The second error I'm seeing much more of though. A few users are spawning these errors on almost every connection. This doesn't appear to be locking related, since the user is logged in on only one server as far as I can tell and there are also no NFS or duplicate file errors:
Dec 23 11:18:32 gehenna17.rutgers.edu dovecot: imap-login: Login: user=<user2>, method=PLAIN, rip=xxx.xxx.xxx.xxx, lip=xxx.xxx.xxx.xxx, TLS Dec 23 11:18:32 gehenna17.rutgers.edu dovecot: IMAP(user2): Panic: file cmd-list.c: line 242 (ns_get_listed_prefix): assertion failed: (match == IMAP_MATCH_YES) Dec 23 11:18:32 gehenna17.rutgers.edu dovecot: IMAP(user2): Raw backtrace: /usr/libexec/dovecot/imap [0x49ed50] -> /usr/libexec/dovecot/imap [0x49edb3] -> /usr/libexec/dovecot/imap [0x49e416] -> /usr/libexec/dovecot/imap [0x41c7c0] -> /us r/libexec/dovecot/imap [0x41c9c2] -> /usr/libexec/dovecot/imap(cmd_list_full+0x49a) [0x41d60a] -> /usr/libexec/dovecot/imap(cmd_list+0xb) [0x41d8ab] -> /usr/libexec/dovecot/imap [0x4208cc] -> /usr/libexec/dovecot/imap [0x420982] -> /usr/ libexec/dovecot/imap(client_handle_input+0x3f) [0x420abf] -> /usr/libexec/dovecot/imap(client_input+0x5f) [0x42160f] -> /usr/libexec/dovecot/imap(io_loop_handler_run+0xf8) [0x4a6bd8] -> /usr/libexec/dovecot/imap(io_loop_run+0x1d) [0x4a5c ed] -> /usr/libexec/dovecot/imap(main+0x620) [0x428ef0] -> /lib64/libc.so.6(__libc_start_main+0xf4) [0x38af41d994] -> /usr/libexec/dovecot/imap [0x419ac9] Dec 23 11:18:33 gehenna17.rutgers.edu dovecot: imap-login: Login: user=<user2>, method=PLAIN, rip=xxx.xxx.xxx.xxx, lip=xxx.xxx.xxx.xxx, TLS Dec 23 11:18:33 gehenna17.rutgers.edu dovecot: IMAP(user2): Panic: file cmd-list.c: line 242 (ns_get_listed_prefix): assertion failed: (match == IMAP_MATCH_YES) Dec 23 11:18:33 gehenna17.rutgers.edu dovecot: IMAP(user2): Raw backtrace: /usr/libexec/dovecot/imap [0x49ed50] -> /usr/libexec/dovecot/imap [0x49edb3] -> /usr/libexec/dovecot/imap [0x49e416] -> /usr/libexec/dovecot/imap [0x41c7c0] -> /us r/libexec/dovecot/imap [0x41c9c2] -> /usr/libexec/dovecot/imap(cmd_list_full+0x49a) [0x41d60a] -> /usr/libexec/dovecot/imap(cmd_list+0xb) [0x41d8ab] -> /usr/libexec/dovecot/imap [0x4208cc] -> /usr/libexec/dovecot/imap [0x420982] -> /usr/ libexec/dovecot/imap(client_handle_input+0x3f) [0x420abf] -> /usr/libexec/dovecot/imap(client_input+0x5f) [0x42160f] -> /usr/libexec/dovecot/imap(io_loop_handler_run+0xf8) [0x4a6bd8] -> /usr/libexec/dovecot/imap(io_loop_run+0x1d) [0x4a5c ed] -> /usr/libexec/dovecot/imap(main+0x620) [0x428ef0] -> /lib64/libc.so.6(__libc_start_main+0xf4) [0x38af41d994] -> /usr/libexec/dovecot/imap [0x419ac9]

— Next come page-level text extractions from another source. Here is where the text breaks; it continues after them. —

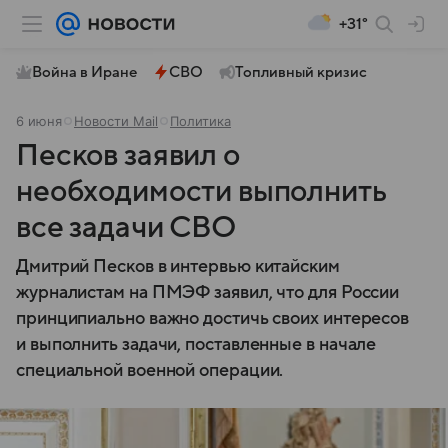
+31°
Война в Иране
СВО
Топливный кризис
6 июня
Новости Mail
Политика
Песков заявил о
необходимости выполнить
все задачи СВО
Дмитрий Песков в интервью китайским
журналистам на ПМЭФ заявил, что для России
принципиально важно достичь своих интересов
и выполнить задачи, поставленные в начале
специальной военной операции.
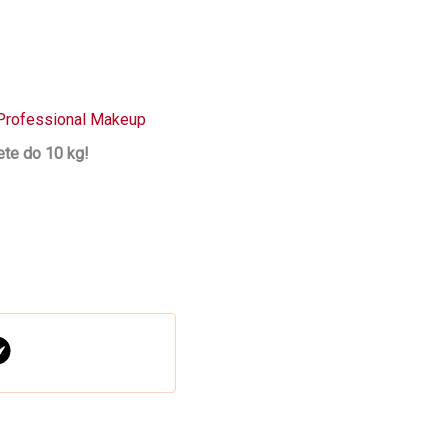
Professional Makeup
te do 10 kg!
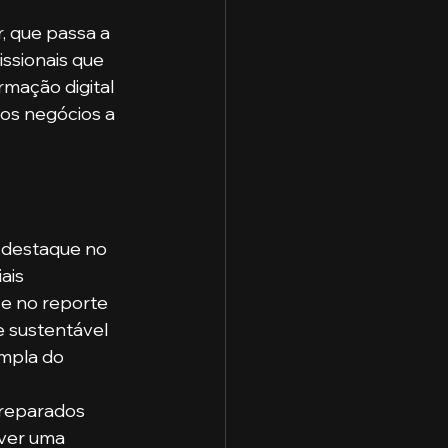
 que passa a 
ssionais que 
mação digital 
dos negócios a 
 destaque no 
ais 
e no reporte 
e sustentável 
ampla do 
preparados 
ver uma 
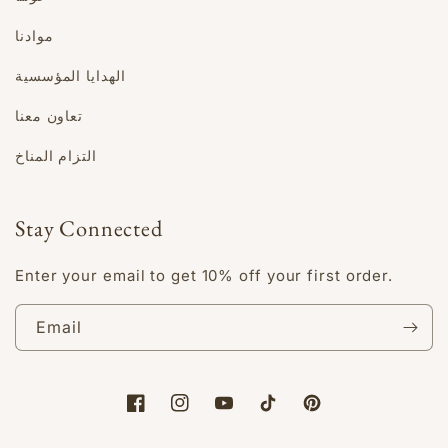
موادنا
الهدايا المؤسسية
تعاون معنا
التزام المناخ
Stay Connected
Enter your email to get 10% off your first order.
Email
Facebook
Instagram
YouTube
TikTok
Pinterest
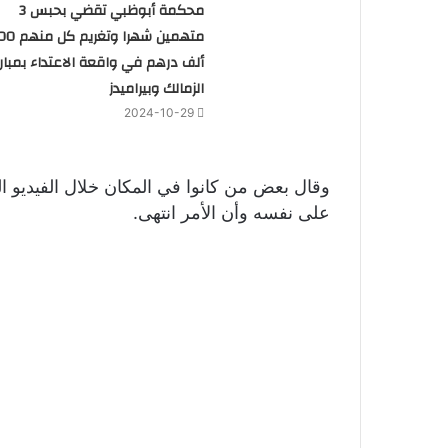
محكمة أبوظبي تقضي بحبس 3
متهمين شهرا وتغريم
ألف درهم في واقعة الاعتداء بمبارا
الزمالك وبيراميدز
2024-10-29
وقال بعض من كانوا في المكان خلال الفيديو ال
على نفسه وأن الأمر انتهى.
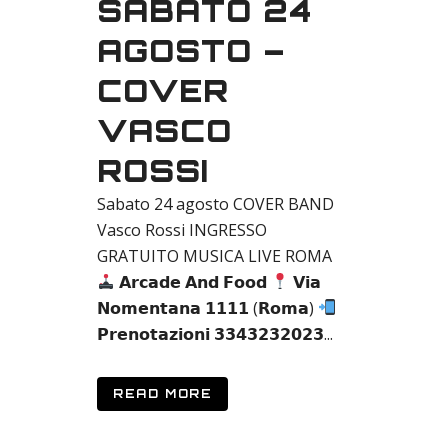
SABATO 24
AGOSTO –
COVER
VASCO
ROSSI
Sabato 24 agosto COVER BAND
Vasco Rossi INGRESSO
GRATUITO MUSICA LIVE ROMA
𝗔𝗿𝗰𝗮𝗱𝗲 𝗔𝗻𝗱 𝗙𝗼𝗼𝗱
𝗩𝗶𝗮
𝗡𝗼𝗺𝗲𝗻𝘁𝗮𝗻𝗮 𝟭𝟭𝟭𝟭 (𝗥𝗼𝗺𝗮)
𝗣𝗿𝗲𝗻𝗼𝘁𝗮𝘇𝗶𝗼𝗻𝗶 𝟯𝟯𝟰𝟯𝟮𝟯𝟮𝟬𝟮𝟯...
READ MORE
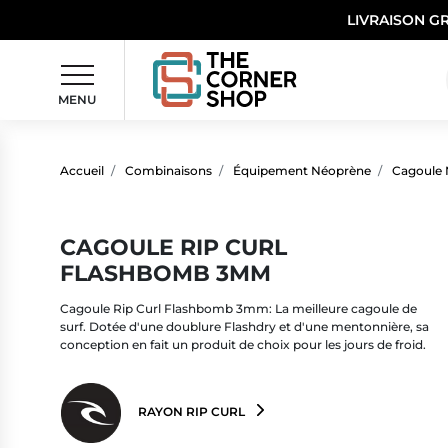
LIVRAISON G
MENU
Accueil
Combinaisons
Équipement Néoprène
Cagoule
CAGOULE RIP CURL
FLASHBOMB 3MM
Cagoule Rip Curl Flashbomb 3mm: La meilleure cagoule de
surf. Dotée d'une doublure Flashdry et d'une mentonnière, sa
conception en fait un produit de choix pour les jours de froid.
RAYON RIP CURL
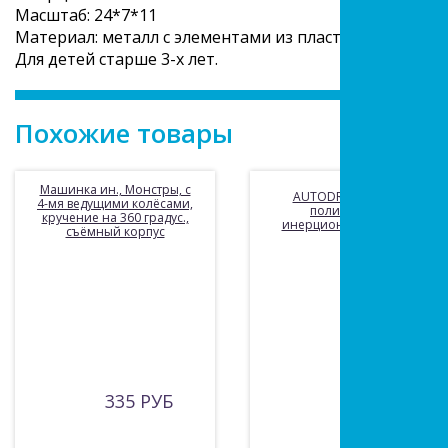
Масштаб: 24*7*11
Материал: металл с элементами из пластмассы.
Для детей старше 3-х лет.
Похожие товары
Машинка ин., Монстры, с
AUTODRIVE Фургон
4-мя ведущими колёсами,
полицейский
кручение на 360 градус.,
инерционный черный
съёмный корпус
335 РУБ
465 РУБ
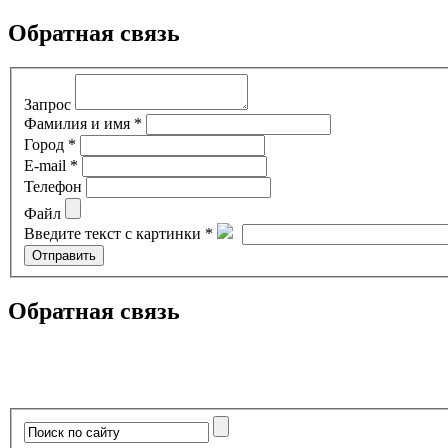
Обратная связь
Запрос
Фамилия и имя *
Город *
E-mail *
Телефон
Файл
Введите текст с картинки *
Обратная связь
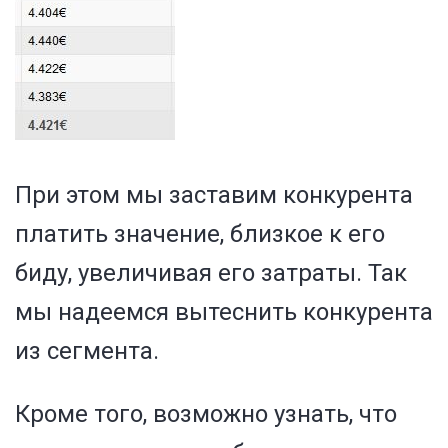
При этом мы заставим конкурента
платить значение, близкое к его
биду, увеличивая его затраты. Так
мы надеемся вытеснить конкурента
из сегмента.
Кроме того, возможно узнать, что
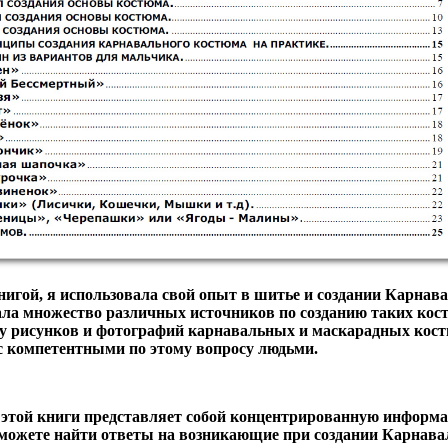
нигой, я использовала свой опыт в шитье и создании Карна
ла множество различных источников по созданию таких кос
чу рисунков и фотографий карнавальных и маскарадных кост
с компетентными по этому вопросу людьми.
 этой книги представляет собой концентрированную информа
можете найти ответы на возникающие при создании Карнав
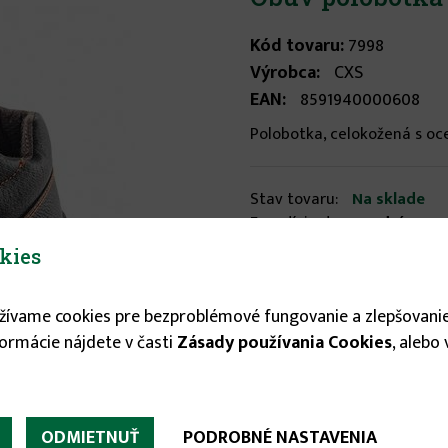
Kód tovaru:
7998
Výrobca:
CXS
EAN:
8591940000608
Polobotka, celokožená s ocel
Stav tovaru:
Na sklade
Expedícia do:
1-3 dní
kies
Veľkosť
užívame cookies pre bezproblémové fungovanie a zlepšovanie
41
formácie nájdete v časti
Zásady používania Cookies
, alebo
21.95 €
ODMIETNUŤ
PODROBNÉ NASTAVENIA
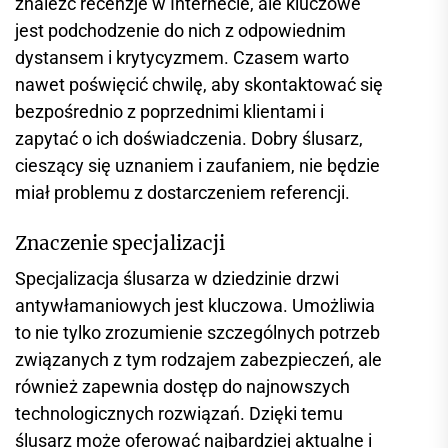
znaleźć recenzje w Internecie, ale kluczowe
jest podchodzenie do nich z odpowiednim
dystansem i krytycyzmem. Czasem warto
nawet poświęcić chwilę, aby skontaktować się
bezpośrednio z poprzednimi klientami i
zapytać o ich doświadczenia. Dobry ślusarz,
cieszący się uznaniem i zaufaniem, nie będzie
miał problemu z dostarczeniem referencji.
Znaczenie specjalizacji
Specjalizacja ślusarza w dziedzinie drzwi
antywłamaniowych jest kluczowa. Umożliwia
to nie tylko zrozumienie szczególnych potrzeb
związanych z tym rodzajem zabezpieczeń, ale
również zapewnia dostęp do najnowszych
technologicznych rozwiązań. Dzięki temu
ślusarz może oferować najbardziej aktualne i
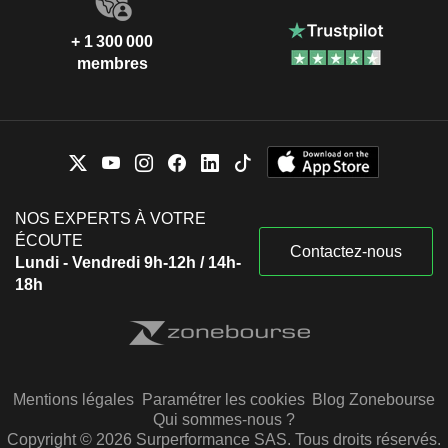
+ 1 300 000
membres
NOS EXPERTS À VOTRE
ÉCOUTE
Contactez-nous
Lundi - Vendredi 9h-12h / 14h-
18h
Mentions légales
Paramétrer les cookies
Blog Zonebourse
Qui sommes-nous ?
Copyright © 2026 Surperformance SAS. Tous droits réservés.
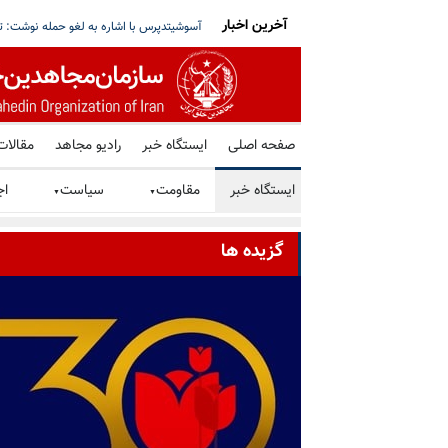
آخرین اخبار
 هر حمله‌یی از خاک عراق با پاسخ روبه‌رو خواهد
سناتور جولیو ترتزی: رژیم مذهبی ملاها، ایرا
صفحه اصلی
ایستگاه خبر
رادیو مجاهد
مقالات
ایستگاه خبر
مقاومت
سیاست
اج
▼
▼
گزیده ها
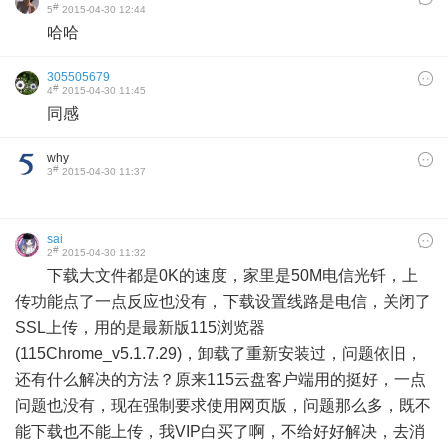
#
5
2015-04-30 12:44
哈哈
305505679
#
4
2015-04-30 11:45
同感
why
#
3
2015-04-30 11:37
sai
#
2
2015-04-30 11:32
下载大文件都是0K的速度，家里是50M电信光钎，上
传功能点了一点反应也没有，下载设置线路是电信，关闭了
SSL上传，用的是最新版115浏览器
(115Chrome_v5.1.7.29)，卸载了重新安装过，问题依旧，
还有什么解决的方法？原来115云盘客户端用的挺好，一点
问题也没有，现在强制要求使用网页版，问题那么多，既不
能下载也不能上传，我VIP白买了啊，不给好好解决，去消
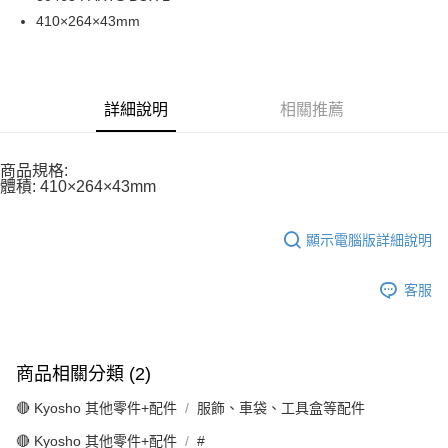
華南商業銀行
彰化商業銀行
合作金庫商業銀行
第一商業銀行
超商取貨付款
410×264×43mm
上海商業儲蓄銀行
台北富邦商業銀行
華南商業銀行
彰化商業銀行
國泰世華商業銀行
兆豐國際商業銀行
LINE Pay
上海商業儲蓄銀行
台北富邦商業銀行
臺灣中小企業銀行
台中商業銀行
國泰世華商業銀行
兆豐國際商業銀行
匯豐（台灣）商業銀行
華泰商業銀行
Apple Pay
臺灣中小企業銀行
台中商業銀行
聯邦商業銀行
遠東國際商業銀行
詳細說明
相關推薦
匯豐（台灣）商業銀行
華泰商業銀行
街口支付
元大商業銀行
永豐商業銀行
聯邦商業銀行
遠東國際商業銀行
玉山商業銀行
星展（台灣）商業銀行
元大商業銀行
永豐商業銀行
悠遊付
商品規格:
台新國際商業銀行
中國信託商業銀行
玉山商業銀行
星展（台灣）商業銀行
體積: 410×264×43mm
台灣樂天信用卡公司
台新國際商業銀行
中國信託商業銀行
Google Pay
台灣樂天信用卡公司
全盈+PAY
顯示電腦版詳細說明
ATM付款
客服
運送方式
全家-取貨付款
商品相關分類 (2)
每筆NT$60，滿NT$1,000(含以上)免運費
🔴 Kyosho 其他零件+配件
服飾、車袋、工具盒等配件
7-11-取貨付款
🔴 Kyosho 其他零件+配件
#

On 12/22/2009 08:17 PM, Timo Sirainen wrote:
On 22.12.2009, at 16.42, David Halik wrote:
I just double checked and we're seeing the same thing here, although we were never running with "noac" to begin with. Our poor NFS server would melt probably. ;)
This is immediately before the crash:
Dec 22 13:09:20 gehenna14.rutgers.edu dovecot: IMAP(user): fdatasync(/rci/nqu/rci/u5/bruben/dovecot/.INBOX/dovecot-uidlist) failed: Stale NFS file handle
The interesting this is that this function is called only when dovecot-uidlist.lock has been created, i.e. when uidlist is locked, meaning nothing should have deleted the dovecot-uidlist while it was being written to, so this error just shouldn't happen.. So apparently the dotlocking just isn't working properly for your NFS servers. See if dotlock_use_excl=no helps?